How to Replace Fields with Static Text

Hope this helps you. Please let us know if you have any more queries.

Document doc = new Document(MyDir + "Input.docx");
FieldsHelper.convertFieldsToStaticText(doc, FieldType.FIELD_HYPERLINK);
for (Paragraph para : (Iterable)doc.getChildNodes(NodeType.PARAGRAPH, true))
{
    for (Run run : (Iterable)para.getRuns()) {
        String runtext = run.toString(SaveFormat.TEXT);
        System.out.print(runtext);
    }
    System.out.println("");
}

Kusumanchi.Rajesh · December 9, 2015, 6:16am

Hi Tahir,

PFA.

I am not being able to use the following line

FieldsHelper.convertFieldsToStaticText(doc, FieldType.FIELD_HYPERLINK);

Regards,

Rajesh

tahir.manzoor · December 10, 2015, 12:38am

Hi Rajesh,

Thanks for your inquiry. FieldsHelper class is not the part of Aspose.Words API. Please get this class from following Github link and include it in your application.

Aspose.Words for Java examples repository at GitHub.

Please let us know if you have any more queries.

Kusumanchi.Rajesh · December 24, 2015, 3:56am

Hi Tahir

Is it possible to find whether a run is having a hyperlinked text using run and its NodeType ?

Example:

<a rel="nofollow" href="http://www.google.com">hello</a>

Explanation:

Please find the document attached “hello” is the hyperlinked word taking 2 run’s when we traverse the document using Asposewords.jar in java.

Regards

Rajesh

tahir.manzoor · December 28, 2015, 3:11am

Hi Rajesh,

Thanks for your inquiry. The hyperlink is represented by Field class. A field in a Word document is a complex structure consisting of multiple nodes that include field start, field code, field separator, field result and field end. Fields can be nested, contain rich content and span multiple paragraphs or sections in a document. The Field class is a “facade” object that provides properties and methods that allow to work with a field as a single object.

The Start, Separator and End properties point to the field start, separator and end nodes of the field respectively. The content between the field start and separator is the field code. The content between the field separator and field end is the field result. The field code typically consists of one or more Run objects that specify instructions.

Hope this answers your query. Please let us know if you have any more queries.

Required action A
Extract the entries verbatim, covering everything from the line containing "Is it true that" down to the final entry, both ends included, and omit the pictures.
The forum thread and the entries that follow it have no connection to each other.

Information given
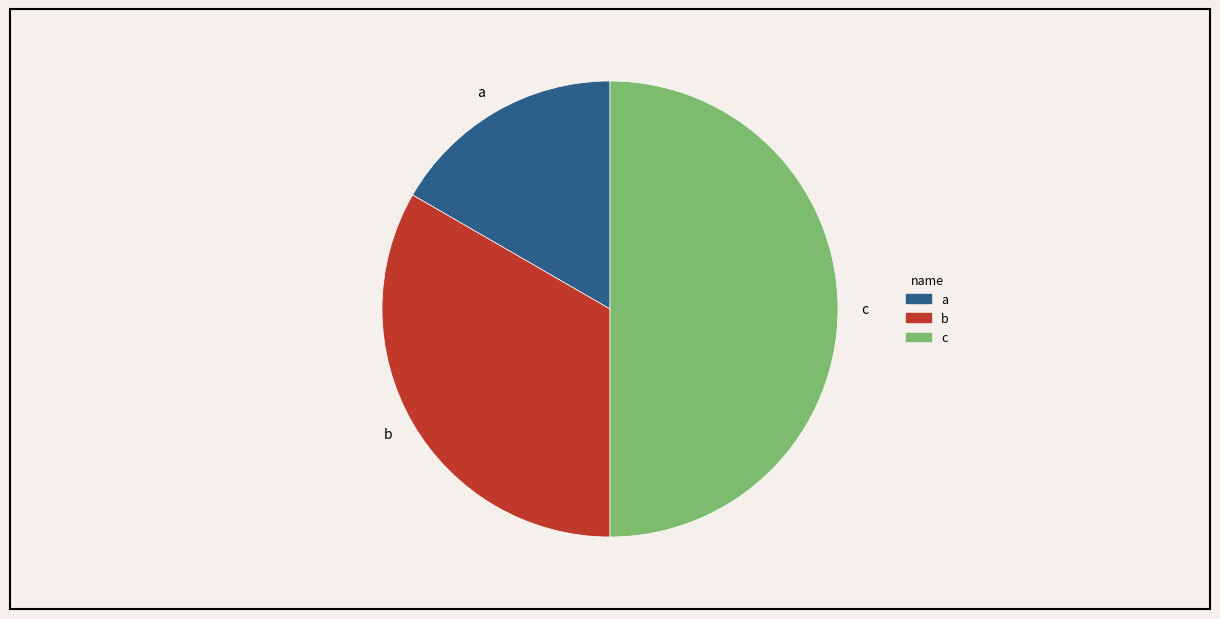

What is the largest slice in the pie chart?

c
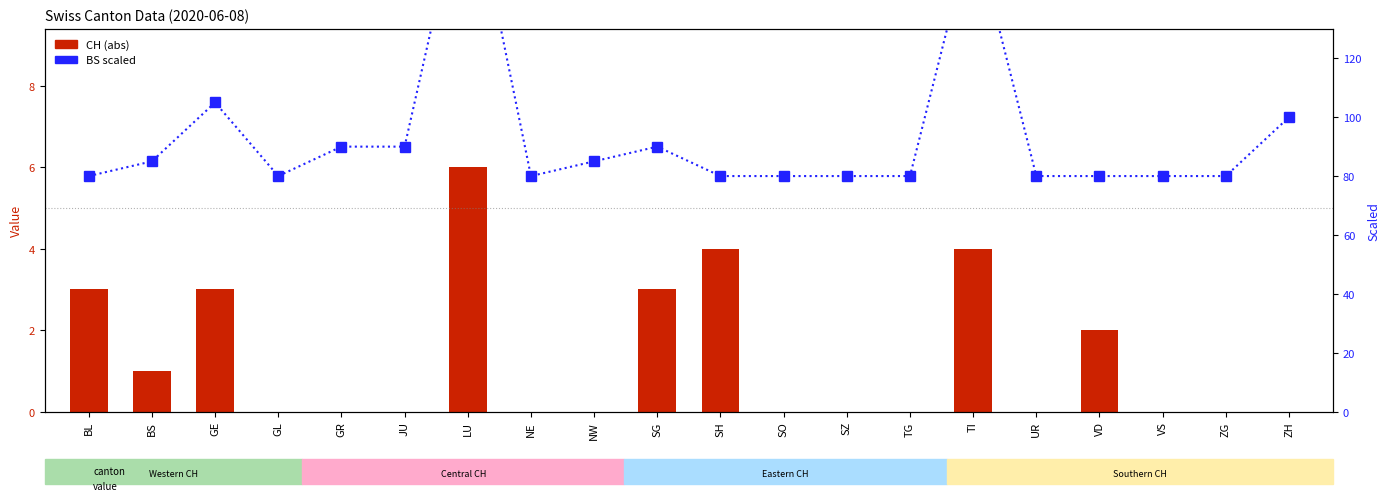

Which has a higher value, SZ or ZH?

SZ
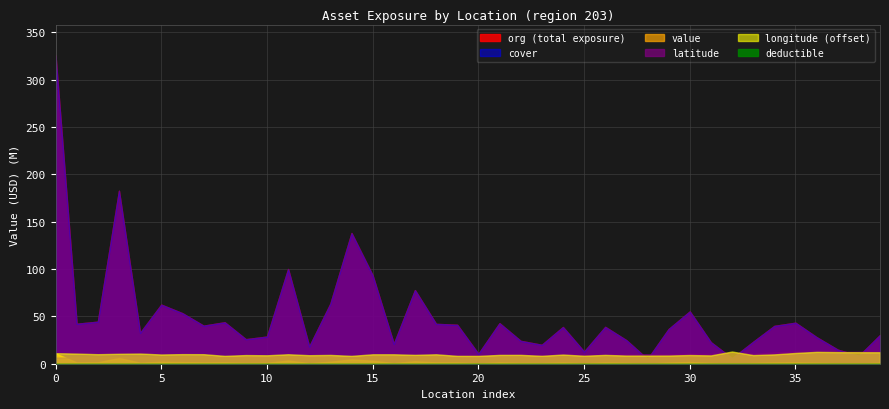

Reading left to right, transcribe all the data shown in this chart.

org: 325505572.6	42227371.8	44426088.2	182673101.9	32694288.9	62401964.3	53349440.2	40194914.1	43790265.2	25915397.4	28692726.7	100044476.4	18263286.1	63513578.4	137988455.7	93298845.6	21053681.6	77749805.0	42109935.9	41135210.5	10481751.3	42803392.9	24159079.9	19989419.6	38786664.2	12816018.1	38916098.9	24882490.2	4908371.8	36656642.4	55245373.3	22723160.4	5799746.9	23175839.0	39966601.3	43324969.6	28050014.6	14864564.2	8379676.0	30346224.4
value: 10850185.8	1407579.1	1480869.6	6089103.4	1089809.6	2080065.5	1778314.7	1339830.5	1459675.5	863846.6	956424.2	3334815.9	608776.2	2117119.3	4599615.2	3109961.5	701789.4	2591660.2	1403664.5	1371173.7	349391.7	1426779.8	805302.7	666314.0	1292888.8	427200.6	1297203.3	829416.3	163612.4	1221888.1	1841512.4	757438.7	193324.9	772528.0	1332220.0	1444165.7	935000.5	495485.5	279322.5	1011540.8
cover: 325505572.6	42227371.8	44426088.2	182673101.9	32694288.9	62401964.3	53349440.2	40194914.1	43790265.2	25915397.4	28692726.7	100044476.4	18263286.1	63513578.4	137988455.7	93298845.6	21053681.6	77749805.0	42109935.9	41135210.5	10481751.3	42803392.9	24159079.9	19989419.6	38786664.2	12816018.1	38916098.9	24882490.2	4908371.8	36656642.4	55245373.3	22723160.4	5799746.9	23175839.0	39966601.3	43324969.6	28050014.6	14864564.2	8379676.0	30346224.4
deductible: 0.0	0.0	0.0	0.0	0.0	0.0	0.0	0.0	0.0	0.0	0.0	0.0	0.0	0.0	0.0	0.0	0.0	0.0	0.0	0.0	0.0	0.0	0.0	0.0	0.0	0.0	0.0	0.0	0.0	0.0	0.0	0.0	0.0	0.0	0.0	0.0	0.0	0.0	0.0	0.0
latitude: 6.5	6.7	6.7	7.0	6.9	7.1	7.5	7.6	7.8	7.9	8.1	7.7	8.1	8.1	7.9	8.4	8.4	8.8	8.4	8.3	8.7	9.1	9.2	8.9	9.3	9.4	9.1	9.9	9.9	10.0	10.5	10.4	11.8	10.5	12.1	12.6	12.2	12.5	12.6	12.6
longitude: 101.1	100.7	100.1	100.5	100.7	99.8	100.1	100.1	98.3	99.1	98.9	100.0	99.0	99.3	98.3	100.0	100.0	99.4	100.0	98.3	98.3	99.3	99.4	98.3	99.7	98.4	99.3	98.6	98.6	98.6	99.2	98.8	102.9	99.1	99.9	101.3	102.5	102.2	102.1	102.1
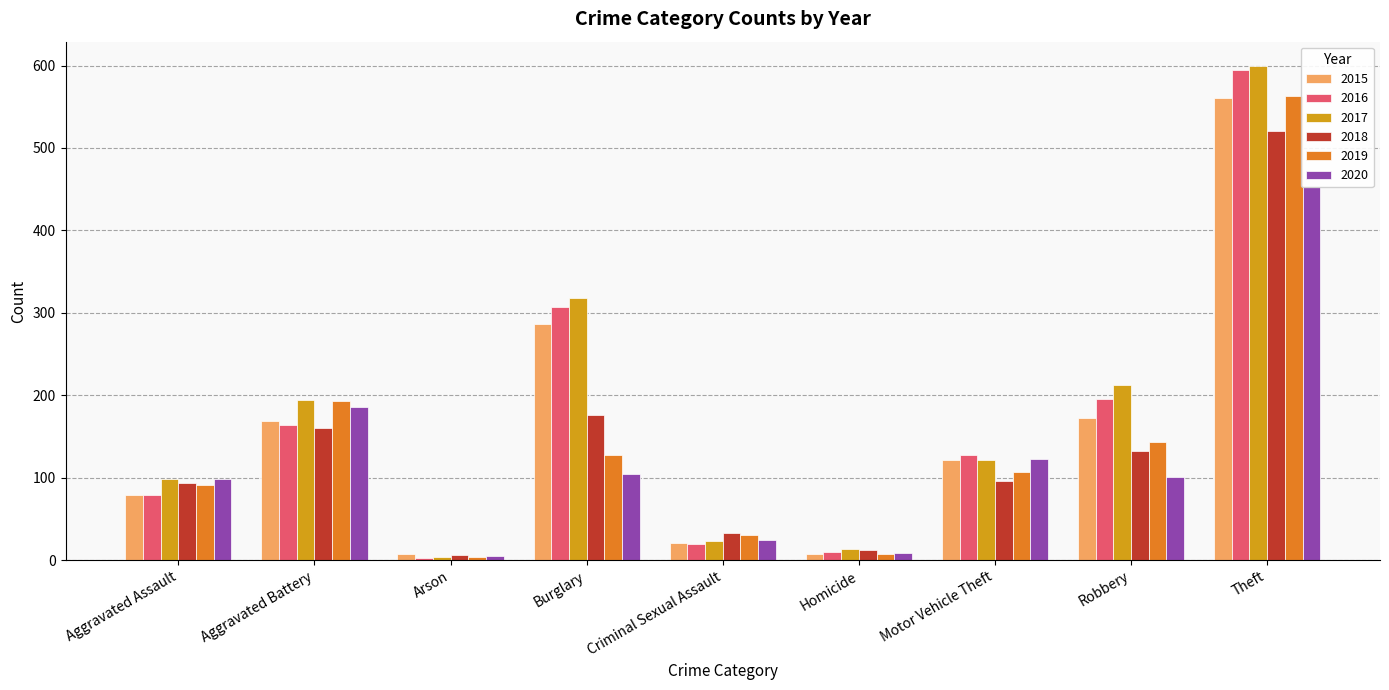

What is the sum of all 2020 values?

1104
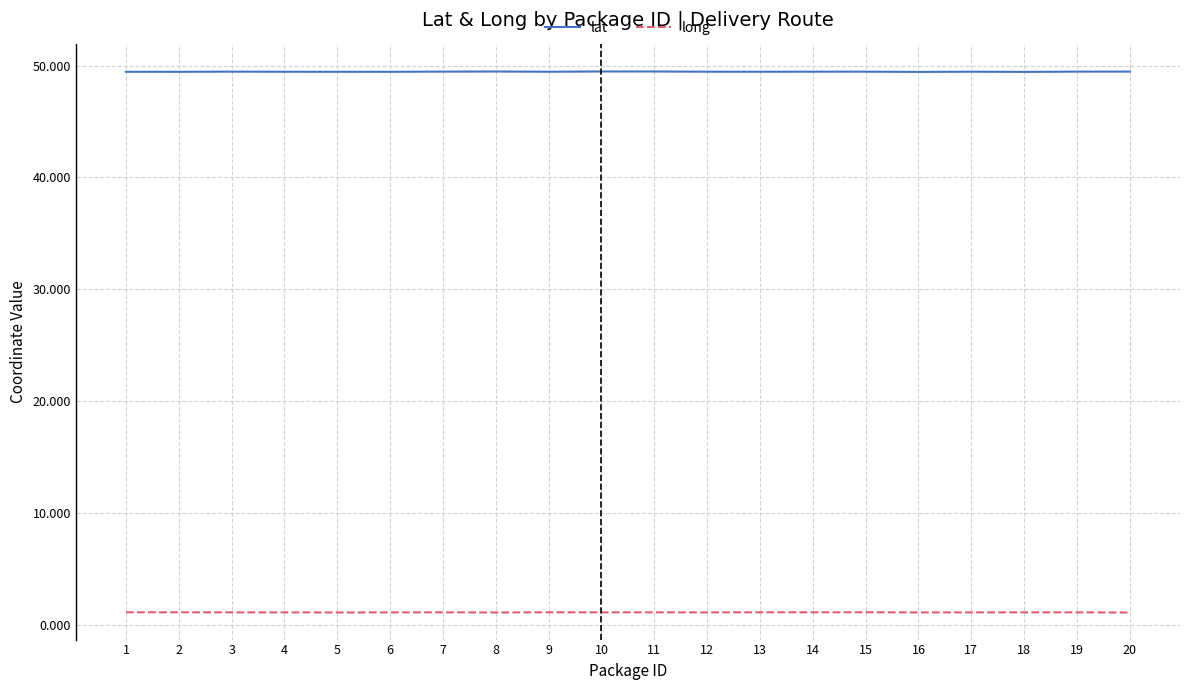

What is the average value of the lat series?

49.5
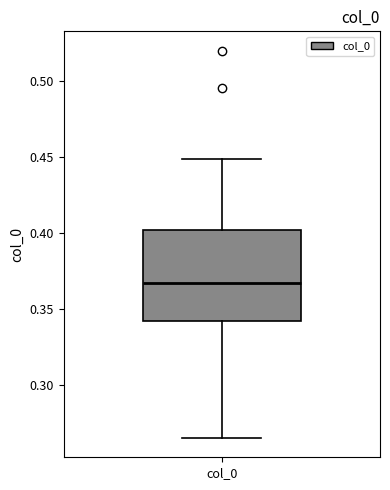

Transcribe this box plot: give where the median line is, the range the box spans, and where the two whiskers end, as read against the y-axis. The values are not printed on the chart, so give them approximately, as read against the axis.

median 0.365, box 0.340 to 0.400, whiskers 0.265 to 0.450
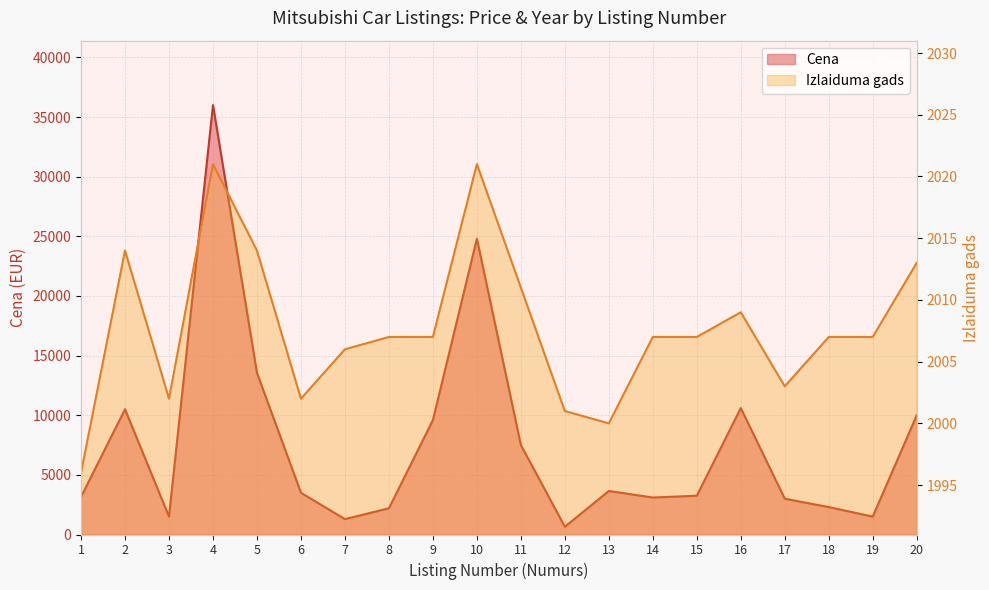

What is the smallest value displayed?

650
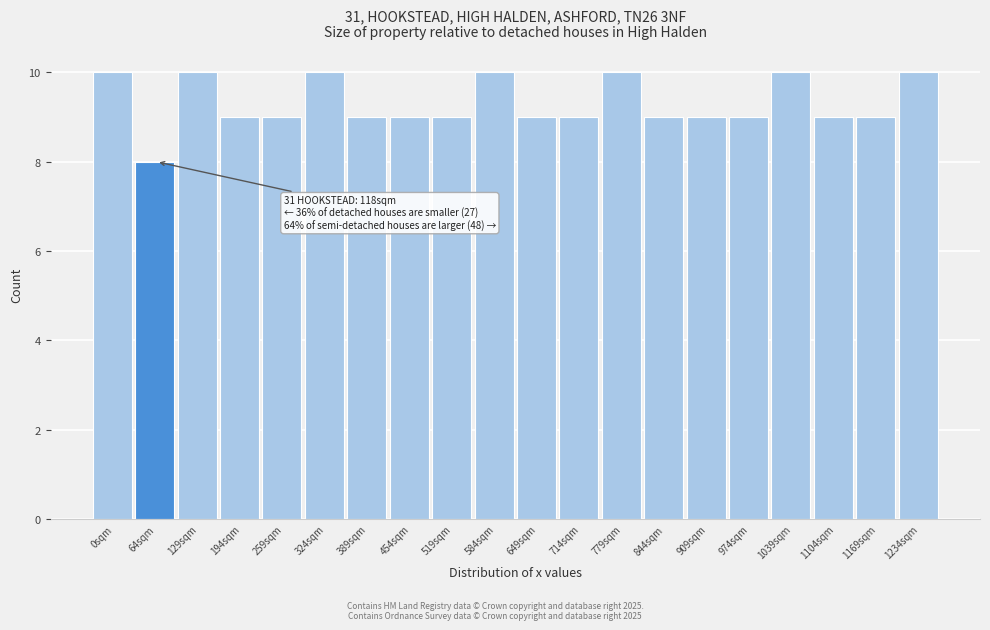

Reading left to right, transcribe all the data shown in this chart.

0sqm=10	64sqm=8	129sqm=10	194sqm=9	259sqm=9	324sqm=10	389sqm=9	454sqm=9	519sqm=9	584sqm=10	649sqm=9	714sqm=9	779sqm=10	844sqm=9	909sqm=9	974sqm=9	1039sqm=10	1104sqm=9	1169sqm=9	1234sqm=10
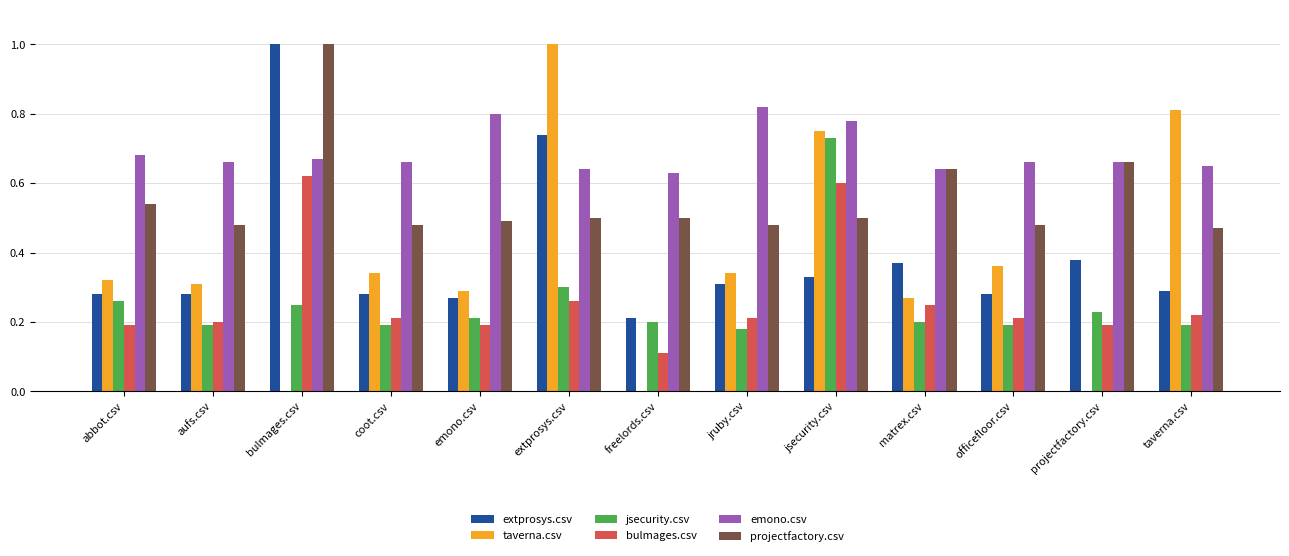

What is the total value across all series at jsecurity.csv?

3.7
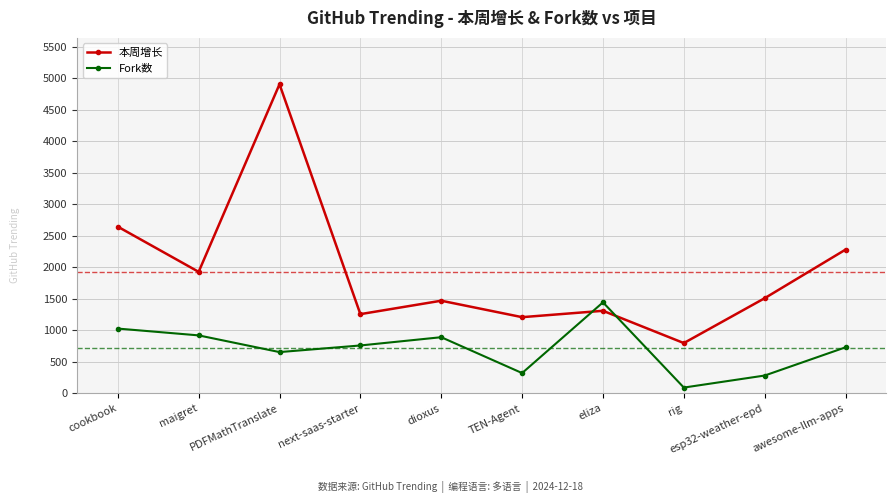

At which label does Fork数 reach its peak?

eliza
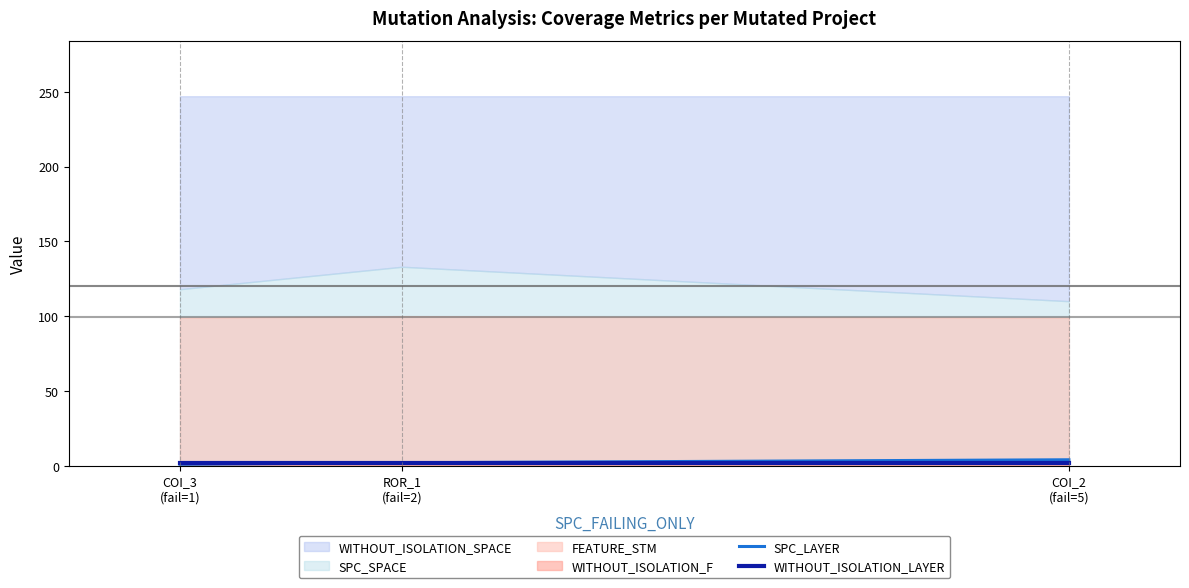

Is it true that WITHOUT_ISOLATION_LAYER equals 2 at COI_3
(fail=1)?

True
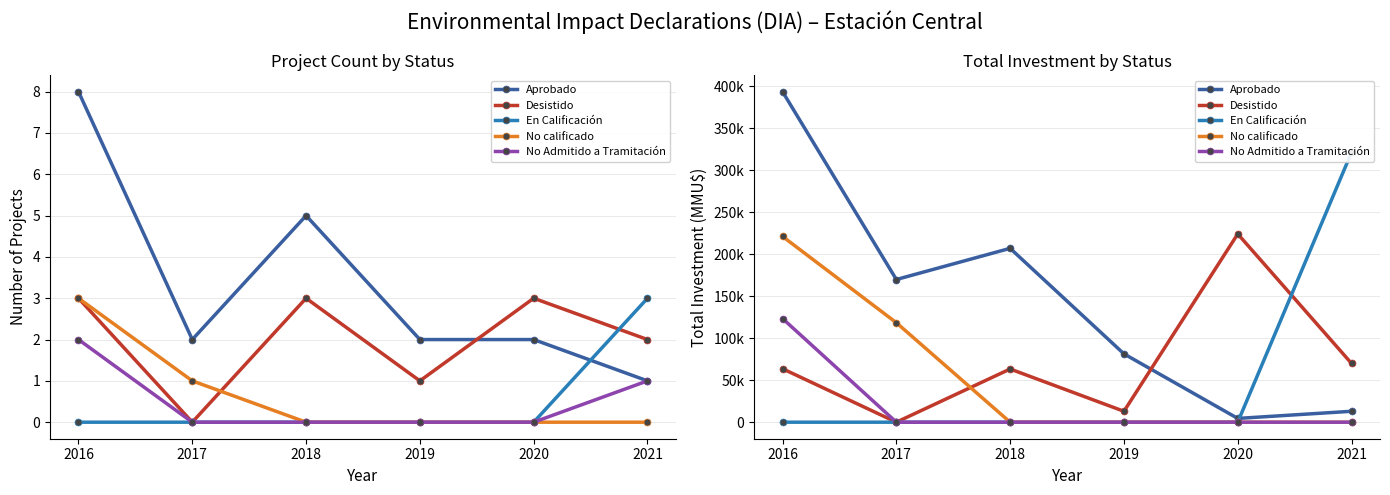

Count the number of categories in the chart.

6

Required action B
Copy verbatim from the forum thread on replacing fields with static text everything from "Thanks for your inquiry. The" down to "that specify instructions.".

Written solution A
Is it true that WITHOUT_ISOLATION_LAYER equals 2 at COI_3
(fail=1)?

True

Count the number of categories in the chart.

6

Written solution B
Thanks for your inquiry. The hyperlink is represented by Field class. A field in a Word document is a complex structure consisting of multiple nodes that include field start, field code, field separator, field result and field end. Fields can be nested, contain rich content and span multiple paragraphs or sections in a document. The Field class is a “facade” object that provides properties and methods that allow to work with a field as a single object.

The Start, Separator and End properties point to the field start, separator and end nodes of the field respectively. The content between the field start and separator is the field code. The content between the field separator and field end is the field result. The field code typically consists of one or more Run objects that specify instructions.